__Record excerpts__
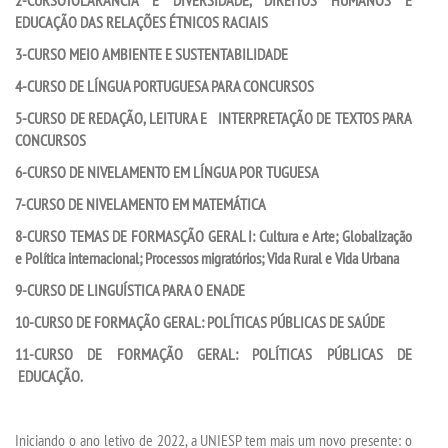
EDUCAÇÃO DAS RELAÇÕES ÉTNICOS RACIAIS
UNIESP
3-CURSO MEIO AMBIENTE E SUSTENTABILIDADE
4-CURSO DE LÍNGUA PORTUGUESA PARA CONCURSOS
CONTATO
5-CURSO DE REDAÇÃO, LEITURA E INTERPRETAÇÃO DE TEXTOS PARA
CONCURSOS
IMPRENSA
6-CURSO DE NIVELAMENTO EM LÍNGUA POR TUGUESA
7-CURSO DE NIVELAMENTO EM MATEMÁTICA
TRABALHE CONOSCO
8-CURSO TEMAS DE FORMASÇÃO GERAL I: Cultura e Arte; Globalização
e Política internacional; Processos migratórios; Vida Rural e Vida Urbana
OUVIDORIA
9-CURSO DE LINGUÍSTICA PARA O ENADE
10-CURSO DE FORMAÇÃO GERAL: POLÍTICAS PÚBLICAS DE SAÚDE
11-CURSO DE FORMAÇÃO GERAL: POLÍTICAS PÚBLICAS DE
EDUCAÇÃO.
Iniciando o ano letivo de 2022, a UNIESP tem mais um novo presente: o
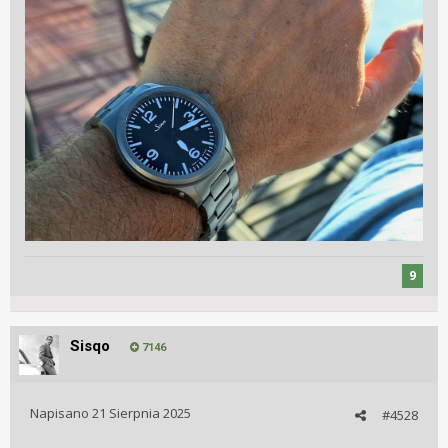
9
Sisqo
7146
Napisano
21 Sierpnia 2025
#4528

__Problem__
Without the pictures, reproduce the entries exactly.

__Solution to this problem__
EDUCAÇÃO DAS RELAÇÕES ÉTNICOS RACIAIS
UNIESP
3-CURSO MEIO AMBIENTE E SUSTENTABILIDADE
4-CURSO DE LÍNGUA PORTUGUESA PARA CONCURSOS
CONTATO
5-CURSO DE REDAÇÃO, LEITURA E INTERPRETAÇÃO DE TEXTOS PARA
CONCURSOS
IMPRENSA
6-CURSO DE NIVELAMENTO EM LÍNGUA POR TUGUESA
7-CURSO DE NIVELAMENTO EM MATEMÁTICA
TRABALHE CONOSCO
8-CURSO TEMAS DE FORMASÇÃO GERAL I: Cultura e Arte; Globalização
e Política internacional; Processos migratórios; Vida Rural e Vida Urbana
OUVIDORIA
9-CURSO DE LINGUÍSTICA PARA O ENADE
10-CURSO DE FORMAÇÃO GERAL: POLÍTICAS PÚBLICAS DE SAÚDE
11-CURSO DE FORMAÇÃO GERAL: POLÍTICAS PÚBLICAS DE
EDUCAÇÃO.
Iniciando o ano letivo de 2022, a UNIESP tem mais um novo presente: o
9
Sisqo
7146
Napisano
21 Sierpnia 2025
#4528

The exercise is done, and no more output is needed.